Previous research has shown that high levels of sodium in the diet can contribute to the development of high blood pressure, which is a major risk factor for cardiovascular disease. However, previous studies investigating this link produced conflicting results due to the lack of practical methods to assess long-term dietary sodium intake. Recent studies suggest that the frequency with which a person adds salt to their food can be used to predict their individual sodium intake over time.

“Overall, we found that people who don’t add a little extra salt to their food often have a much lower risk of heart disease events, regardless of lifestyle factors and pre-existing conditions,” said Lu Qi, MD, Ph. .D., HCA Regents Distinguished Chairman and Professor at the School of Public Health and Tropical Medicine at Tulane University in New Orleans.

“We also found that when patients combined a DASH diet with a low frequency of salt addition, they had the lowest risk of heart disease. This is significant as cutting back on additional salt in foods, without eliminating salt entirely, is an incredibly modifiable risk factor that we can hopefully encourage our patients to do without much sacrifice.”

In the current study, the authors tested whether the frequency of adding salt to food was related to the risk of incident heart disease in 176,570 UK Biobank participants. The study also examined the association between the frequency of adding salt to food and the DASH diet in relation to heart disease risk.

The study used a questionnaire at baseline to collect data on the frequency of adding salt to food, not including salt used in cooking. Participants were also asked if they had made any major changes to their diet in the past 5 years, as well as whether they completed 1 to 5 rounds of 24-hour dietary recalls over a three-year period.

The DASH-style diet was developed to prevent high blood pressure by limiting consumption of red and processed meats and focusing on vegetables, fruits, whole grains, low-fat dairy products, nuts, and legumes.

While the DASH diet has provided benefits in terms of cardiovascular disease risk reduction, a recent clinical trial found that combining the DASH diet with sodium reduction was more beneficial for certain cardiac biomarkers, including cardiac injury, stress, and inflammation . The researchers calculated a modified DASH score that did not consider sodium intake based on seven foods and nutrients that were emphasized or de-emphasized in the DASH-style diet.

Data on CHD events were collected through clinical history and hospital admission data, questionnaires, and death registry data.

Overall, study participants less frequently adding salt to food were more likely to be women; white; have a lower body mass index; more likely to have a moderate alcohol intake; less likely to be current smokers; and more physically active. They also had a higher prevalence of high blood pressure and chronic kidney disease, but a lower prevalence of cancer.

These participants were also more likely to adhere to a DASH-style diet and consumed more fruits, vegetables, nuts and legumes, whole grains, low-fat but less sugary diet drinks, or red/processed meats than those with a higher frequency. of adding salt to food.

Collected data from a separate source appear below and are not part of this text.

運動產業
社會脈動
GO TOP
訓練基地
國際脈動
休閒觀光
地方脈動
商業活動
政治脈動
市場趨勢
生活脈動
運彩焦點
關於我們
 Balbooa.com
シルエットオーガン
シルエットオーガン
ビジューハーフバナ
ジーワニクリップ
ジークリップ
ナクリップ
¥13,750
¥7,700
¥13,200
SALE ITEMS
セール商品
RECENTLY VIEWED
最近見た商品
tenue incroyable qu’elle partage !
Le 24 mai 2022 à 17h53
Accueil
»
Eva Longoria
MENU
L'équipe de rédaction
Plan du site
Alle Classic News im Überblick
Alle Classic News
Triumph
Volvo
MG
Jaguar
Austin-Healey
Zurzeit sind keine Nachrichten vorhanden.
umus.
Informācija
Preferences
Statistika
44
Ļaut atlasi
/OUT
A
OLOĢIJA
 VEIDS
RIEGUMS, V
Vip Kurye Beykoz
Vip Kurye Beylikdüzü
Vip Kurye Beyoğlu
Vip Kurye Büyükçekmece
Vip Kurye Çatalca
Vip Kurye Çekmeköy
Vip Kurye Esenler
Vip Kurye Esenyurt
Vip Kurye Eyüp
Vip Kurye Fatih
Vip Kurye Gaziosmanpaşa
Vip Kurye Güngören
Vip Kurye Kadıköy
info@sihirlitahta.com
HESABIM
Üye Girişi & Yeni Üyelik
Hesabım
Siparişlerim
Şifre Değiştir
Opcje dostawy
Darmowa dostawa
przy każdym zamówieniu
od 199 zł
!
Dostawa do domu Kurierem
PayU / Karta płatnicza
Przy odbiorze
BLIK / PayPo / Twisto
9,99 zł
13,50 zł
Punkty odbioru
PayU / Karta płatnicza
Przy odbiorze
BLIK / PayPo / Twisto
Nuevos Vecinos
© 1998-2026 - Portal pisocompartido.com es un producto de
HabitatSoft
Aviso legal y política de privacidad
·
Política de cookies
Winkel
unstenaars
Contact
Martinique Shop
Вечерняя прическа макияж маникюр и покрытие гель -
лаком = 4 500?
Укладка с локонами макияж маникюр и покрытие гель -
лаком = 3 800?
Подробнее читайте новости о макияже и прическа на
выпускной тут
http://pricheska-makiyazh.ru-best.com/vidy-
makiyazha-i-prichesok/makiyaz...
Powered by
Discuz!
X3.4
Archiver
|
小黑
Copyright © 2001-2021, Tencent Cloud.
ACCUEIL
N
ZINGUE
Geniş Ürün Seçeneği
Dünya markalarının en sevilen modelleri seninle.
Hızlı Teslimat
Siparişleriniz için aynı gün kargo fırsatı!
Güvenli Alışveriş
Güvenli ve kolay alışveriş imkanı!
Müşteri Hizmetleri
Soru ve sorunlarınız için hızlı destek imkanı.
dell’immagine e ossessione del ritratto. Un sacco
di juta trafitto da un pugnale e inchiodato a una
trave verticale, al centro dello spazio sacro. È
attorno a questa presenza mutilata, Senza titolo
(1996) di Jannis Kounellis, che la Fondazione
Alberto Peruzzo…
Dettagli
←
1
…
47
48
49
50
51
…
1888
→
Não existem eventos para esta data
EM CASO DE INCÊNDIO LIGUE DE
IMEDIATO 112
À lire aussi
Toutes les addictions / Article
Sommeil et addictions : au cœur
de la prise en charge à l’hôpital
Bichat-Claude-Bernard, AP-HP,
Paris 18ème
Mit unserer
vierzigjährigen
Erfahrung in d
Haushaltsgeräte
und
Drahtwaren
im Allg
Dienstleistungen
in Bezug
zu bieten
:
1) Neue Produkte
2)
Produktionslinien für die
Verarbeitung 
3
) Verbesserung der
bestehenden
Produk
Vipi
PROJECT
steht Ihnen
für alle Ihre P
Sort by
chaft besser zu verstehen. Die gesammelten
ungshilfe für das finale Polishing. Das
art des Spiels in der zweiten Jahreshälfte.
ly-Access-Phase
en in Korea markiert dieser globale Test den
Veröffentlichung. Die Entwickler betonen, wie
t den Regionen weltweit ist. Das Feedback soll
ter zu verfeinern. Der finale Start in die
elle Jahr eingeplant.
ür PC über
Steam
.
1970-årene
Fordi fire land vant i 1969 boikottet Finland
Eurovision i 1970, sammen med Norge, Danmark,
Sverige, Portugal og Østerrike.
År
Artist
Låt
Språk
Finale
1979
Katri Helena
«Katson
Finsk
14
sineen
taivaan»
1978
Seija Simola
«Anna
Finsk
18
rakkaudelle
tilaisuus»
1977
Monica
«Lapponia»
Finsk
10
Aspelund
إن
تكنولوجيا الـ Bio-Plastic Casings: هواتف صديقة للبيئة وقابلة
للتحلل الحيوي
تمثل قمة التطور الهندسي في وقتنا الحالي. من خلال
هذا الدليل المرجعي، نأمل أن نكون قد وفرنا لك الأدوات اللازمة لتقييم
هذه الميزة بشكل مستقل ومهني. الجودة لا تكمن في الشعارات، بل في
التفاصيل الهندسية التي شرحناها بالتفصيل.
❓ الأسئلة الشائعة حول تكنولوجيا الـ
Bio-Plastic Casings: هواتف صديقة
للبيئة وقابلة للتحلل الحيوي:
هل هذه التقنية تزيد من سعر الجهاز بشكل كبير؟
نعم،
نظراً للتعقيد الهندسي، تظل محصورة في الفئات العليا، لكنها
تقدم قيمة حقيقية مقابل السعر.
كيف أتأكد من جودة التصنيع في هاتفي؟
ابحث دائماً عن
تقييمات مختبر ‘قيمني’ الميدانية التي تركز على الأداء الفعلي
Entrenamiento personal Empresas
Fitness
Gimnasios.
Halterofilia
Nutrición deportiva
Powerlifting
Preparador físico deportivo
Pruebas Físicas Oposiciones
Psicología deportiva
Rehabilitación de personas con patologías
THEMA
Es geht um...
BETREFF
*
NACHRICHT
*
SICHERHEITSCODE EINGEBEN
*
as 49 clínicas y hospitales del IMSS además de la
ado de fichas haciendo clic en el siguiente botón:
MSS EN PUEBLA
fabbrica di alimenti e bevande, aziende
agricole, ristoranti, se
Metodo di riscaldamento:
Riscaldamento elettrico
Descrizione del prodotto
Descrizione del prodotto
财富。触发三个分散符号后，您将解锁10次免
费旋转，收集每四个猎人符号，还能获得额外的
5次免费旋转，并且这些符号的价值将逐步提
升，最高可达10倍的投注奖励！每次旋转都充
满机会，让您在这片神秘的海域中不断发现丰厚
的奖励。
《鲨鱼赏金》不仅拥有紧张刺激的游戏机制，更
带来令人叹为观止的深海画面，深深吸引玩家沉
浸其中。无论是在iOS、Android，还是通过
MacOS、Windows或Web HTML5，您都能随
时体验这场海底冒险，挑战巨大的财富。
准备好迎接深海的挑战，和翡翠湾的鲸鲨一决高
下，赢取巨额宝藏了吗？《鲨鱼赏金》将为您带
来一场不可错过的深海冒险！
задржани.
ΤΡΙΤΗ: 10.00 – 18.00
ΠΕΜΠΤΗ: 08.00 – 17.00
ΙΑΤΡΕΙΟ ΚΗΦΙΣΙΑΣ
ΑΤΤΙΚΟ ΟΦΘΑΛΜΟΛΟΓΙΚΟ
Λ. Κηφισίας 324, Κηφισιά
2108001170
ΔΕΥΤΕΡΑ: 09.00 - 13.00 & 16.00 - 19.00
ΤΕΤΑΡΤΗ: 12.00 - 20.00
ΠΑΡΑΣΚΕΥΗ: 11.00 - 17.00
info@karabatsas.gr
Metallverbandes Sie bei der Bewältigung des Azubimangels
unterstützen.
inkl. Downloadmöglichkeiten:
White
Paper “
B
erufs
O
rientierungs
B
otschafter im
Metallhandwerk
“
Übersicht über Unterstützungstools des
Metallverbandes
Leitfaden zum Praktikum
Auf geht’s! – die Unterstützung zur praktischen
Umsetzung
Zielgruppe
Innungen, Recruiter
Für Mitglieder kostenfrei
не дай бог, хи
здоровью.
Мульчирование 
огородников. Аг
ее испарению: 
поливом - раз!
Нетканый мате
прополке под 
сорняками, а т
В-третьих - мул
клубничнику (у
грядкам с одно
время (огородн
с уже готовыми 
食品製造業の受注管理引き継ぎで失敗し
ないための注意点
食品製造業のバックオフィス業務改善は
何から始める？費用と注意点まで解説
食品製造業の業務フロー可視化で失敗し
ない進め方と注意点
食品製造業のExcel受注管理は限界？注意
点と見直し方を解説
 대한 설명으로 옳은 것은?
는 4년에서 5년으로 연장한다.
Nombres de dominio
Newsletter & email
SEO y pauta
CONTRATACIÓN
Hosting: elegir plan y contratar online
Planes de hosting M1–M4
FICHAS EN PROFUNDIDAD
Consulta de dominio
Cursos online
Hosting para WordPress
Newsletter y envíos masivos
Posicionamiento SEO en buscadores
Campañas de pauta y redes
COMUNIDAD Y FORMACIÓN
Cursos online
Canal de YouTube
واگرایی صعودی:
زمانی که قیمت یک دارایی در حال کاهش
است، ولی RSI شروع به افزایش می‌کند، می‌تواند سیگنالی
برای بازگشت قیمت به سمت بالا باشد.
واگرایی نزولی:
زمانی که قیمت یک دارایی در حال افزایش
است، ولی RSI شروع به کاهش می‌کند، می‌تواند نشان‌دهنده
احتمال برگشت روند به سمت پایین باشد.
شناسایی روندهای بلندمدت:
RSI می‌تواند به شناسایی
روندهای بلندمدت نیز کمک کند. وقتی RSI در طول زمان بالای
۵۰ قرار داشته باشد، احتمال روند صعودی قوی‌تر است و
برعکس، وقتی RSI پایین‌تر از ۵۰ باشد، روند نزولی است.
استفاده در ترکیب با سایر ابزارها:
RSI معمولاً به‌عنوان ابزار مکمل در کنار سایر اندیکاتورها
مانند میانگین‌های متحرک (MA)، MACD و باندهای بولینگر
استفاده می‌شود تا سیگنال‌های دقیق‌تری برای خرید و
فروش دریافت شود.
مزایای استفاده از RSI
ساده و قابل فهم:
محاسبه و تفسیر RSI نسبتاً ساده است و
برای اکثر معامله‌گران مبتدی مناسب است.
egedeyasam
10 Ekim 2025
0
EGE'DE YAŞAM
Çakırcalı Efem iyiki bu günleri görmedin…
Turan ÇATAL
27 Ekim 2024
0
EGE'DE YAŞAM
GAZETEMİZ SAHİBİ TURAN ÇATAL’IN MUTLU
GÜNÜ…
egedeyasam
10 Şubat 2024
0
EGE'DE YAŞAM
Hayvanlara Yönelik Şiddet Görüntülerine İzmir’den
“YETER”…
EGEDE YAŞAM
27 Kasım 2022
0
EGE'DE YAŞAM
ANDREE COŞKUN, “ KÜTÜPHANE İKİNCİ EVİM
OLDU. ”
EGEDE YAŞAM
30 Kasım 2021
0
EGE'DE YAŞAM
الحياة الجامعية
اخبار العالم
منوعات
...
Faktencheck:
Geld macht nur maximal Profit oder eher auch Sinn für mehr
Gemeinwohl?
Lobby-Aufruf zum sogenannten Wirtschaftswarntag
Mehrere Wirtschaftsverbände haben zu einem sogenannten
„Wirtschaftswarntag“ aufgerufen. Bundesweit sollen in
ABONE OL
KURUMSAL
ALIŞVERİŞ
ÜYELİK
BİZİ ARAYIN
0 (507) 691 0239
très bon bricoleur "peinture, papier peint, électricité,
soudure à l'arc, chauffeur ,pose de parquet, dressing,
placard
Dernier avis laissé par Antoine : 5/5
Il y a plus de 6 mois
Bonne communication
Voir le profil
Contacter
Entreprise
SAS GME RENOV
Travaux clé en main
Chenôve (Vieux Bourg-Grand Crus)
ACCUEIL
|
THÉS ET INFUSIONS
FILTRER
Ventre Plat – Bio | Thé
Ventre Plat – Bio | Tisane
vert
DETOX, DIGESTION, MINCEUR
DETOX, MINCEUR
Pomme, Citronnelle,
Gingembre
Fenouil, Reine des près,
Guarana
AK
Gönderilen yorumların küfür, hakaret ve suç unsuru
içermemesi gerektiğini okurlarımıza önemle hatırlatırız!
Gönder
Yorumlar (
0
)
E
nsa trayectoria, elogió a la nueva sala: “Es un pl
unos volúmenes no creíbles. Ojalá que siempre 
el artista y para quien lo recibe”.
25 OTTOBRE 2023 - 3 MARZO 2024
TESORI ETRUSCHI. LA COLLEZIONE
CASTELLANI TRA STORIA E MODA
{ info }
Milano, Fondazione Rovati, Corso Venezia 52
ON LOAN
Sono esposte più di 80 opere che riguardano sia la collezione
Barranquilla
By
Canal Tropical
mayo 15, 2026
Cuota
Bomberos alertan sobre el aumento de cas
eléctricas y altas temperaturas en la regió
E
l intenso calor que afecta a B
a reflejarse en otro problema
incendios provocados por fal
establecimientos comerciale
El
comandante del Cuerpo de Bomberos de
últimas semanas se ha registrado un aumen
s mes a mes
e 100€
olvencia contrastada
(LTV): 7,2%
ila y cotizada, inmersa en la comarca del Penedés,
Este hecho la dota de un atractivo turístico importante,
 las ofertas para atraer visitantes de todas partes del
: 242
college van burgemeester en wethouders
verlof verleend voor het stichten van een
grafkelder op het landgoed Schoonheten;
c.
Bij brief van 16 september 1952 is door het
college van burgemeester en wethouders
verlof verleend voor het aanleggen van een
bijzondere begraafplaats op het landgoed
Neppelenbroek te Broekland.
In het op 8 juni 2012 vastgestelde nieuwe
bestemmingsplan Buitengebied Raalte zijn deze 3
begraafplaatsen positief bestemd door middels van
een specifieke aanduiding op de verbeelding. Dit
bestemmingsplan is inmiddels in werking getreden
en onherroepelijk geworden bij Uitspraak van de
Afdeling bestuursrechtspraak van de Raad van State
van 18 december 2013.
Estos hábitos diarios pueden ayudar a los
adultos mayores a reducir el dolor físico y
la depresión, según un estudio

The researchers found that the association of adding salt to food with heart disease risk was strongest in participants of lower socioeconomic status, as well as in current smokers. A higher modified DASH diet score was associated with a lower risk of heart disease events.

In a related editorial comment, Sara Ghoneim, MD, a gastroenterology fellow at the University of Nebraska Medical Center, wrote that the study is promising, builds on previous reports, and hints at the potential impact of long-term salt preferences on overall cardiovascular risk.

“A major limitation of the study is the self-reported frequency of adding salt to food and enrollment of participants from the UK only, which limits generalizability to other populations with different eating behaviours,” Ghoneim said.

“The findings of the present study are encouraging and are poised to expand our understanding of salt-related behavioral interventions in cardiovascular health.”

References: “Adding Salt to Food and Cardiovascular Disease Risk” by Hao Ma, MD, Ph.D., Xuan Wang, MD, Ph.D., Xiang Li, MD, Ph.D., Yoriko Heianza, RD, Ph..D. and Lu Qi, MD, Ph.D., Nov. 28, 2022, Journal of the American College of Cardiology.
DOI: 10.1016/j.jacc.2022.09.039

“Dietary Salt Intake Preferences and Cardiovascular Disease Risk” by Sara Ghoneim, MD, November 28, 2022, Journal of the American College of Cardiology.